There remains a strong connection between self-control and liberty, so before God “may mend thine every flaw,” we must learn and teach self-control as the true path to freedom, as the only path to liberty, and as the main responsibility of societal members to other members in the same society. This means a return to morals and ethics as taught by religion; no, this does not advocate one religious belief system over another, as freedom of religion is a right. This means advocating for a return to religion from the wastes of “free love,” popularized in the 1960’s flower power generation, that has stripped America of much of her beauty. Those lacking self-control created multiple generations of Americans, who prefer to speak about “Rights” without shouldering any of the “Responsibilities.” Hence, self-control was the first victim of the 1960’s “Hippie Movement,” and self-control remains in the hospital on life support while society has crumbled, wilted, and died in the ensuing period of time.

In short, the chains of not possessing self-control are strong and choking the life out of American Society. We have lost liberty to government and bureaucrats of government. Those lacking self-control are honored and immortalized, e.g., “Kardashian’s,” “Clinton’s,” “Pelosi,” “Obama’s,” and so forth, while those with honor and integrity are scandalized and harangued, e.g., “Ronald Reagan,” “Benjamin Franklin,” “Robert E. Lee,” “Margaret Thatcher,” and so forth. Leaving politics and political affiliation out of the discussion, those with the most self-control enjoy the most liberty and those with the least self-control enjoy less liberty.

Some erroneously make the argument that they are freer for having less self-control except that the items being pointed to reflecting liberty are nothing more than selfish desires of the individual wanting the same appetite fulfillment. For example, according to tabloids and media, the “Kardashian’s” are symbols of sexual immorality and are filling this appetite. Sexual immorality is the epitome of enslavement and remains highly addictive. Sexual impropriety is life threatening. Sexual impropriety is an insatiable appetite, consuming everything good unless bridled, and controlled; but worst of all, sexual impropriety is mind altering leading from one perversion to another until the person is left an empty shell, damaged goods, unable to distinguish between right and wrong.
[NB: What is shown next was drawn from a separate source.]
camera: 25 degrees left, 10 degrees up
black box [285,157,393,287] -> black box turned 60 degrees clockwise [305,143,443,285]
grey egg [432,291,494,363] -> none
Where is liberty to be found? Control of appetites and passions has been handed down from the 1960’s as immoral, immaterial, old-fashioned, and out dated. Engaging in immoral, uncontrolled sexual permissiveness often leads to unwanted pregnancies and sexually transmitted diseases. Planned Parenthood’s success rates are an indicator. How often does lack of sexual self-control lead to sexually transmitted diseases (STD’s)? The Center for Disease Control (CDC) has a special website just for STD’s. The symptoms of no sexual self-control are all around us. Media companies advertise alcohol and sex with no control or limitations as a good thing and warn in the same commercial break of rampant problems from the lifestyle lacking self-control.

There is no freedom without sacrifice, no self-control without making decisions, no liberty without moral convictions tried and tested in the fires of unpopularity. The freedom and liberty found in self-control are not boring or uneventful, simply different from those lacking self-control. Those lacking self-control might find pleasure in the moment, but how pleasurable are hangovers from too much alcohol? How happy is an unwanted pregnancy? How happy are those with STD’s whose lives are permanently changed, affected, or outright destroyed? Let us take the words of this beautiful piece of music to heart, “… confirm thy soul with self-control” and find “… liberty in law” then we can rely upon “… God to mend thine every flaw.”